É certo que posterga a construção constante do relatório de inspecção - que fundamentou a correcção sindicada na impugnação deduzida pela ora recorrida – de que os custos incorridos com a alienação por valor inferior ao seu valor nominal dos créditos detidos pela A…….. na A……… Moçambique apenas poderiam ser fiscalmente dedutíveis para efeitos de IRC se preenchessem os requisitos do então artigo 39.º do Código do IRC, o que manifestamente não se verificava. Mas tal não significa, contrariamente ao alegado, que pelo facto de como tal terem sido contabilizados pela alienante tal qualificação se impusesse, à Administração Tributária ou ao Tribunal.
Ora, como é sabido e a recorrente recorda nas suas alegações de recurso, o recurso de revista excepcional não corresponde a um terceiro grau de jurisdição, antes a uma válvula de escape do sistema, que apenas é de franquear quanto, no prudente critério do julgador, se mostrem preenchidos os pressupostos de que a lei faz depender a sua admissibilidade, o que não é o caso dos autos.

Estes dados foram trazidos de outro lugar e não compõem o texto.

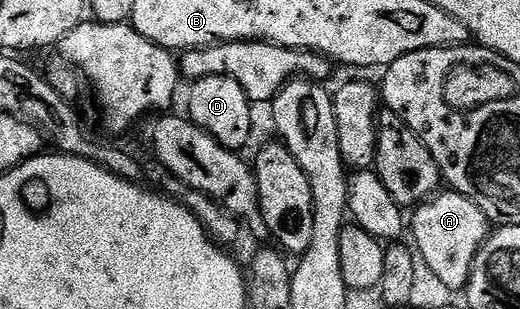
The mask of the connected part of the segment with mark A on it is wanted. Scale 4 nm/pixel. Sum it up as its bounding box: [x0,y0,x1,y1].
[412,189,492,292]

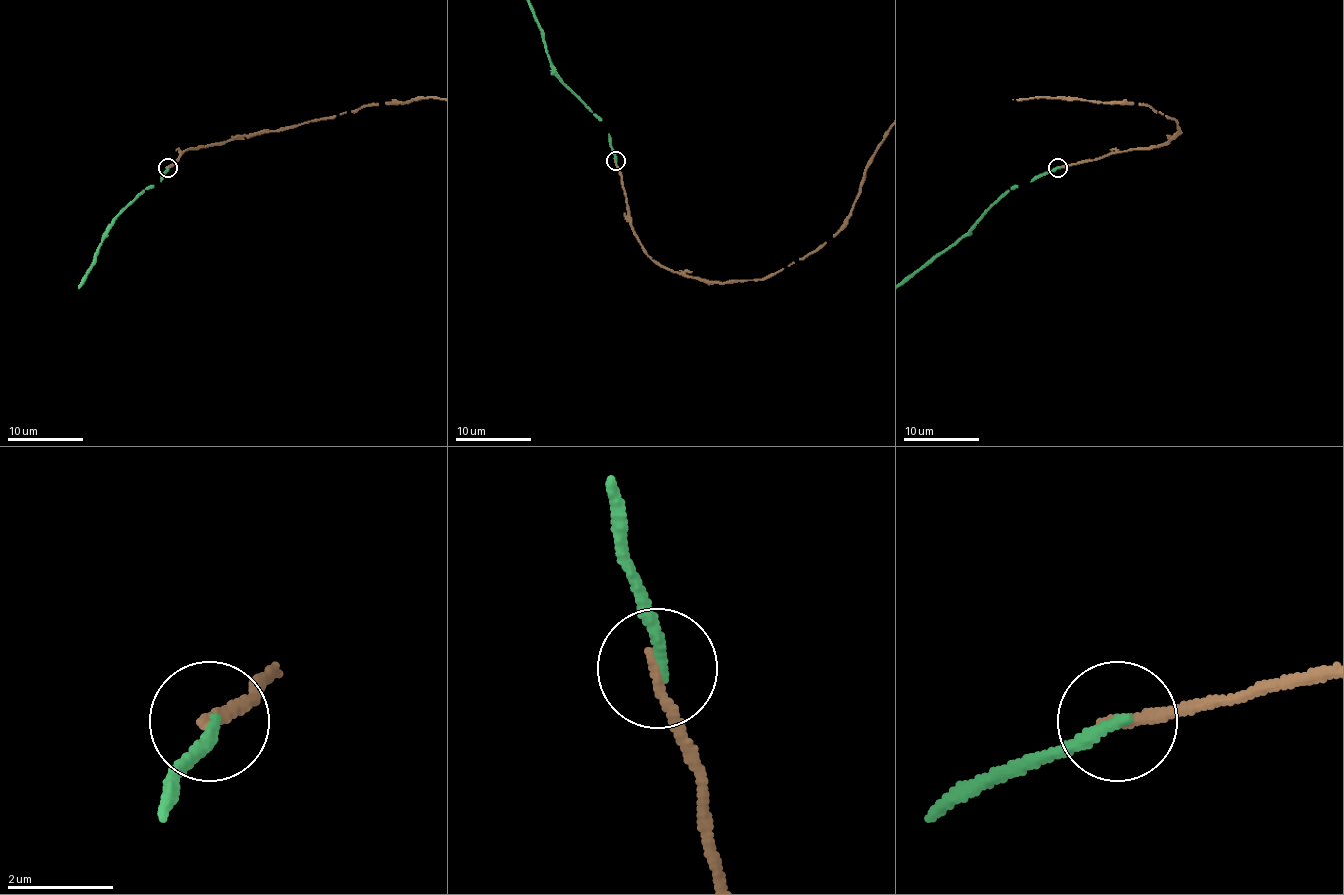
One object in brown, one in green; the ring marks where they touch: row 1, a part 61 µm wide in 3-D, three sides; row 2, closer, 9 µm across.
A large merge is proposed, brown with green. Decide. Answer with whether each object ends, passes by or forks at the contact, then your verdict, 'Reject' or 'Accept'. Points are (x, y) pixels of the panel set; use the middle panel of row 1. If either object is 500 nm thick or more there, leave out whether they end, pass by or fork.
At the ring brown ends. At the ring green ends. Reject

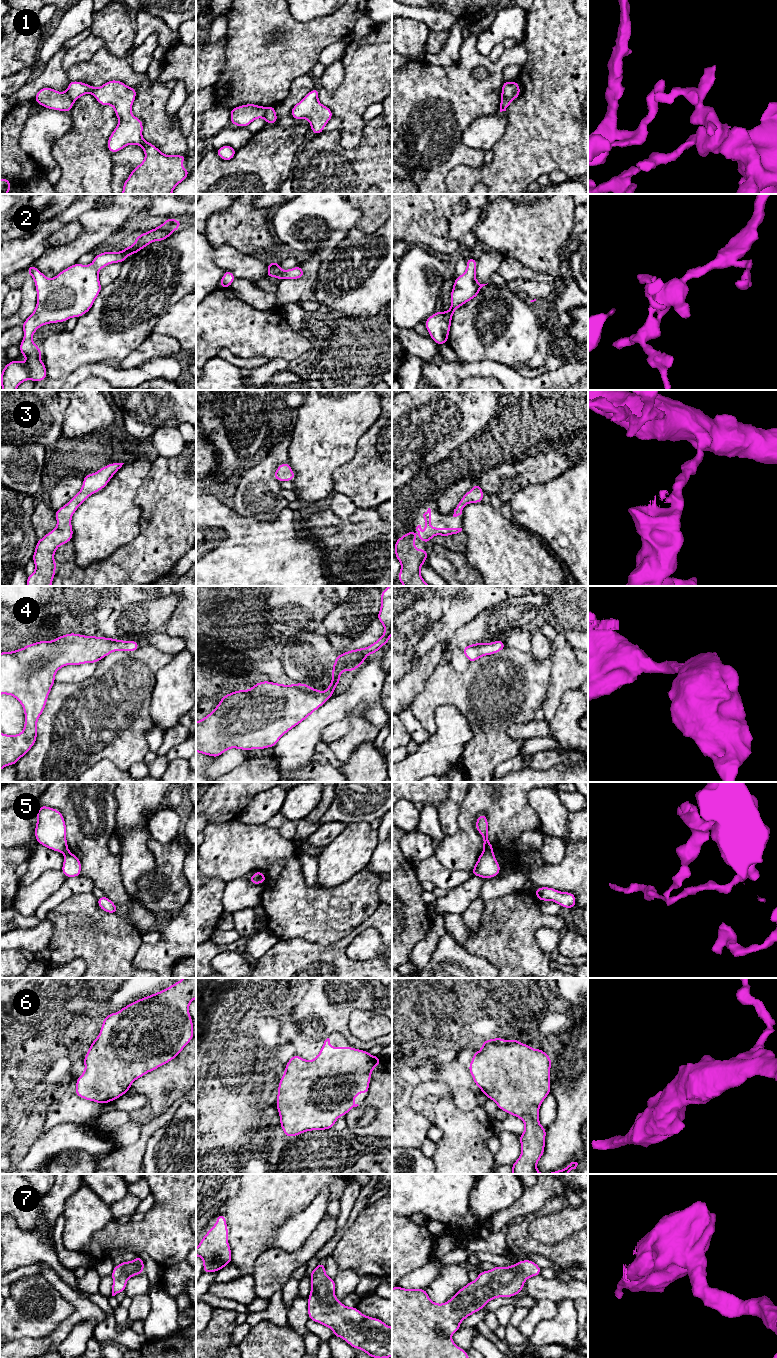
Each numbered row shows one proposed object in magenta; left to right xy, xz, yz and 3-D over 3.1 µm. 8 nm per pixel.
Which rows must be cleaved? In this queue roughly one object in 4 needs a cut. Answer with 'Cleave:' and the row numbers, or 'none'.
Cleave: 1, 5

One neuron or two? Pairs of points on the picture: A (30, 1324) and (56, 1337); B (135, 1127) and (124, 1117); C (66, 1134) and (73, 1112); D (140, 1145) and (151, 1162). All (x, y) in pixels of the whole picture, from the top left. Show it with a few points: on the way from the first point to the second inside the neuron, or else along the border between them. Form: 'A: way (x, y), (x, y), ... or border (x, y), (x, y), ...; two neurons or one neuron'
A: border (67, 1317), (48, 1335), (36, 1338), (27, 1337); two neurons
B: way (132, 1126), (126, 1120); one neuron
C: border (82, 1124), (59, 1123), (48, 1131); two neurons
D: border (155, 1131), (147, 1143), (142, 1163); two neurons

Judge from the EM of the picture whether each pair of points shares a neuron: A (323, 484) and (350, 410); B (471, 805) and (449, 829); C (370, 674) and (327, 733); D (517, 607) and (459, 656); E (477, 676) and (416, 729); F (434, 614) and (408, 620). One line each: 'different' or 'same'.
A: same
B: different
C: different
D: different
E: different
F: same

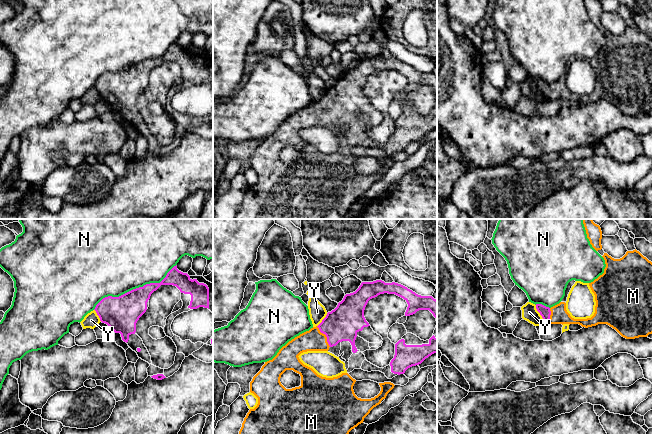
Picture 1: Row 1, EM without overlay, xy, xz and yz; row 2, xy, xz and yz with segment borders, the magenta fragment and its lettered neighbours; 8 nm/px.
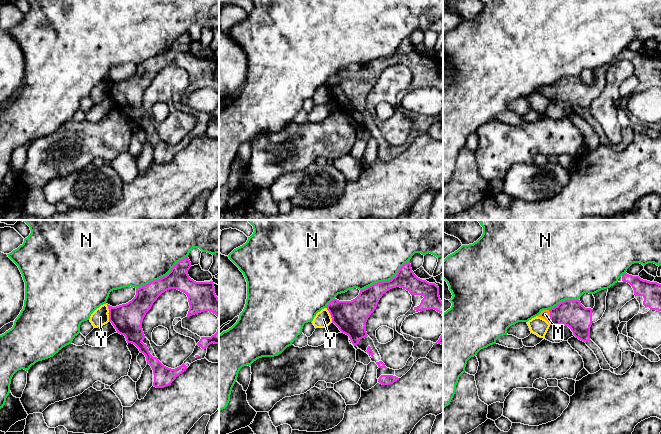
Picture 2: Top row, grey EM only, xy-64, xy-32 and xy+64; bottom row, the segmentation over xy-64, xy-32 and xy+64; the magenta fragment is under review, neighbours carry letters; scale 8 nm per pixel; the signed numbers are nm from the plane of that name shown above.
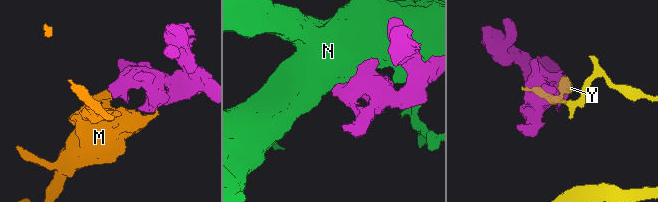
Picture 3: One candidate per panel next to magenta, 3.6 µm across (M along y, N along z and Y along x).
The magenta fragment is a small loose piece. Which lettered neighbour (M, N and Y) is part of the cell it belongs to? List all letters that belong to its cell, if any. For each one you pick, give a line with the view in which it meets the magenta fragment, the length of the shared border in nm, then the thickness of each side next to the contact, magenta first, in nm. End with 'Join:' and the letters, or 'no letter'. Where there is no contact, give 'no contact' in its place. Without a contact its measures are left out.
M: meets magenta in xz; contact 200 nm long; 280 nm thick on the magenta side, 180 nm on the other
Join: M

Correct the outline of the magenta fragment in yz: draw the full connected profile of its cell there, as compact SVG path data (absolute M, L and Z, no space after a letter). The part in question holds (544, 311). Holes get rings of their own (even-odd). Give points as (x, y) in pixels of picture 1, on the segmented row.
M636 249L627 251L620 259L614 259L607 253L602 256L606 267L604 273L589 283L595 295L595 313L591 318L574 319L566 310L566 303L549 308L536 304L536 309L546 324L579 324L588 328L598 324L607 324L626 339L647 337L652 334L652 262Z

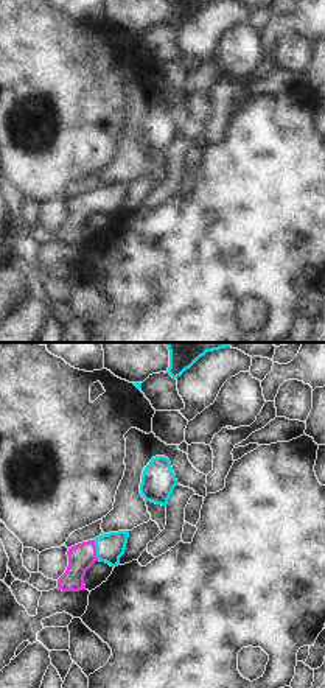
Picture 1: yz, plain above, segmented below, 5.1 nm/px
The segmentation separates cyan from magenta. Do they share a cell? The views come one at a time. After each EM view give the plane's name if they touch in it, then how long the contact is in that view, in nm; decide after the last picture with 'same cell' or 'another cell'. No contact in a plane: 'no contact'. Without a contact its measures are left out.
meets cyan in yz; contact 110 nm long

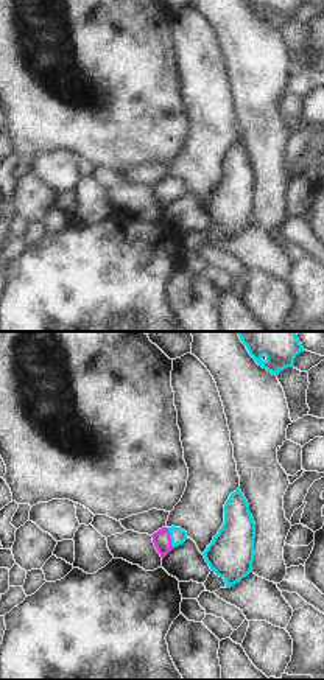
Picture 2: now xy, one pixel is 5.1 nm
meets cyan in xy; contact 110 nm long

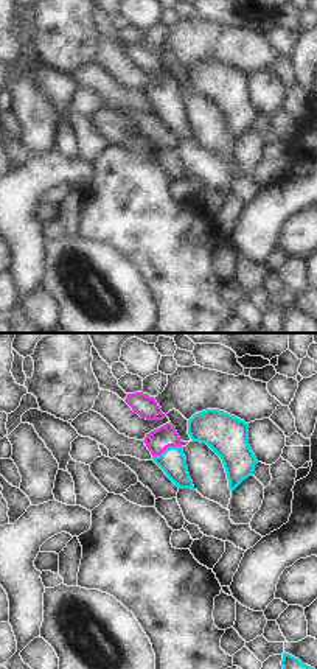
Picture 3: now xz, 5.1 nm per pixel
meets cyan in xz; contact 160 nm long

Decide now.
same cell

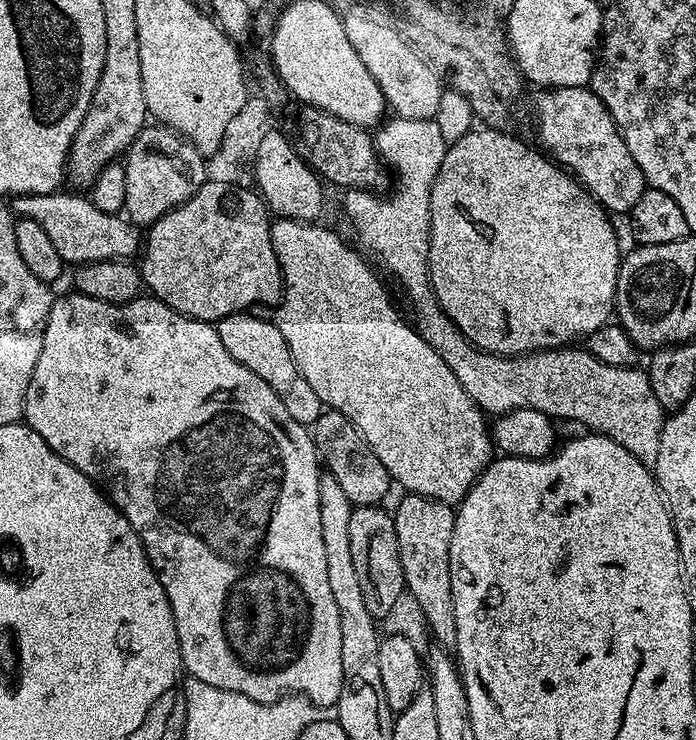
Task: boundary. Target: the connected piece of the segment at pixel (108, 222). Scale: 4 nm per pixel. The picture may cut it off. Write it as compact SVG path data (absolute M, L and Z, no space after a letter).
M64 191L49 192L46 196L17 195L13 199L16 201L10 204L11 211L17 217L42 226L42 230L46 230L50 237L50 242L54 242L54 250L58 250L64 261L72 266L89 264L94 260L128 258L135 248L137 251L137 229L127 219L98 210L98 206L94 206L87 195L71 196Z

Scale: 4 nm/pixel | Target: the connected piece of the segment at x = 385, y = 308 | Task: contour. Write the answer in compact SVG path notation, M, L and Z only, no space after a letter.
M276 218L271 221L272 245L282 273L282 299L279 301L279 303L281 302L280 309L277 310L276 316L274 315L274 323L278 326L278 330L282 330L282 338L286 338L286 346L290 346L290 354L294 358L298 370L302 370L302 378L306 378L306 382L310 382L314 394L318 394L318 398L329 409L342 413L360 431L362 438L370 446L370 450L374 450L378 462L382 462L382 466L386 466L389 477L395 483L397 480L409 493L418 496L433 496L436 500L443 501L444 504L459 505L460 501L464 499L464 495L475 484L477 477L483 473L485 468L489 467L494 456L490 428L486 420L484 424L485 413L469 398L466 390L462 390L458 378L454 378L454 370L450 370L450 366L446 366L446 362L442 362L442 358L438 358L435 350L420 337L420 333L409 321L407 324L400 317L400 312L392 305L387 290L380 285L379 278L372 273L373 265L355 247L352 249L338 233L331 232L330 229L323 228L322 225L323 223L320 222L305 222L289 218Z

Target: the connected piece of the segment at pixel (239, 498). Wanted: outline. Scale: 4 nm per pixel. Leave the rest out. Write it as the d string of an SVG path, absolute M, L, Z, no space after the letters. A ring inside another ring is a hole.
M79 294L72 296L57 295L52 301L52 309L48 315L48 321L44 327L44 337L42 338L42 354L38 354L38 362L34 366L34 374L30 378L30 386L26 386L26 398L24 399L23 423L29 428L33 428L40 437L70 466L74 466L82 474L86 474L106 493L109 500L123 512L124 517L134 526L134 530L144 543L144 552L148 555L148 561L156 571L157 578L162 582L166 590L166 598L172 607L174 622L178 630L178 642L180 643L180 657L184 660L185 673L191 679L201 680L210 686L218 686L218 690L230 690L238 694L246 694L246 698L254 698L254 702L263 704L275 704L283 701L289 694L295 694L303 698L310 704L317 704L320 708L331 708L340 700L344 679L342 678L342 630L340 629L340 619L338 618L338 606L334 606L334 594L330 594L330 581L326 578L326 546L322 546L322 514L320 513L320 478L322 475L322 464L318 459L316 444L312 440L312 433L307 427L294 418L282 406L278 394L258 378L242 362L230 358L226 346L222 346L222 338L218 338L218 330L215 323L206 320L191 320L189 316L184 316L180 312L175 312L170 306L166 306L162 301L155 298L137 298L128 300L125 304L111 304L102 302L98 298L90 298Z

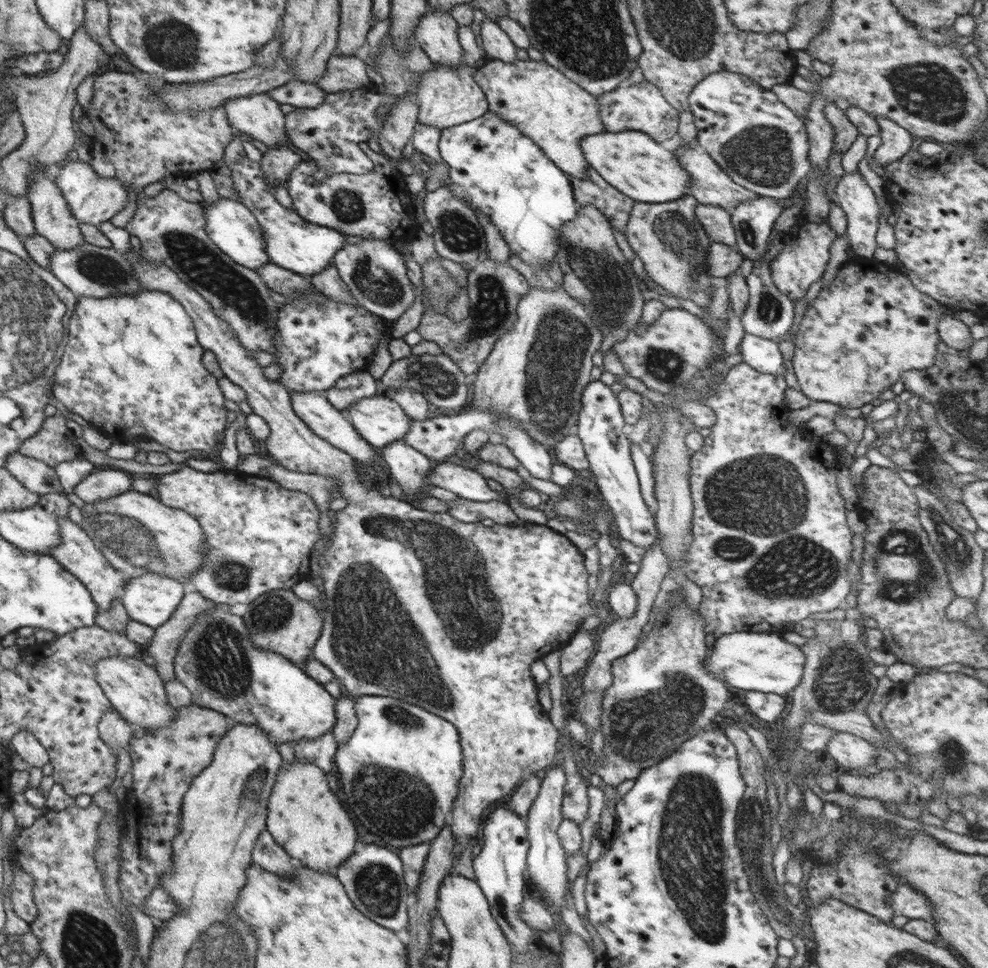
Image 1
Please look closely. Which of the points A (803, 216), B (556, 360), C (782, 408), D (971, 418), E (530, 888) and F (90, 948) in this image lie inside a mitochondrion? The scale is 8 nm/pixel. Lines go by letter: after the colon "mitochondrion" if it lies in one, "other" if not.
A: other
B: mitochondrion
C: other
D: mitochondrion
E: other
F: mitochondrion

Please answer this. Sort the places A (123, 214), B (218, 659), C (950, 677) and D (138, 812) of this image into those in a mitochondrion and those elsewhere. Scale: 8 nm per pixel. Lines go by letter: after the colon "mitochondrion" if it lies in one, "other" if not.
A: other
B: mitochondrion
C: other
D: other

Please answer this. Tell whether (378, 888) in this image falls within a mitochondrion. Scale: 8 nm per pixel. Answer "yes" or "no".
yes

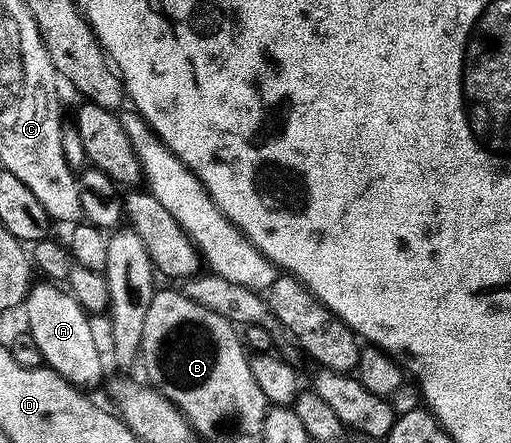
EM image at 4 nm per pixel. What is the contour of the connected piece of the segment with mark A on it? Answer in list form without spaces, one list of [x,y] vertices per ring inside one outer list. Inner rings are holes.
[[[36,281],[29,287],[23,305],[28,318],[27,331],[33,335],[35,344],[41,350],[43,362],[74,387],[89,389],[88,387],[94,386],[104,371],[104,363],[100,360],[100,347],[96,344],[96,335],[92,332],[91,321],[88,320],[91,319],[89,312],[72,296],[72,292],[52,281]]]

Pelo exposto se conclui não ser de admitir a revista.
- Decisão -
6 - Termos em que, face ao exposto, acorda-se em não admitir o presente recurso, por se julgar não estarem preenchidos os pressupostos do recurso de revista excepcional previstos no n.º 1 do artigo 150.º do CPTA.
Custas pela recorrente.
Lisboa, 7 de Janeiro de 2015. – Isabel Marques da Silva (relatora) – Dulce Neto – Casimiro Gonçalves.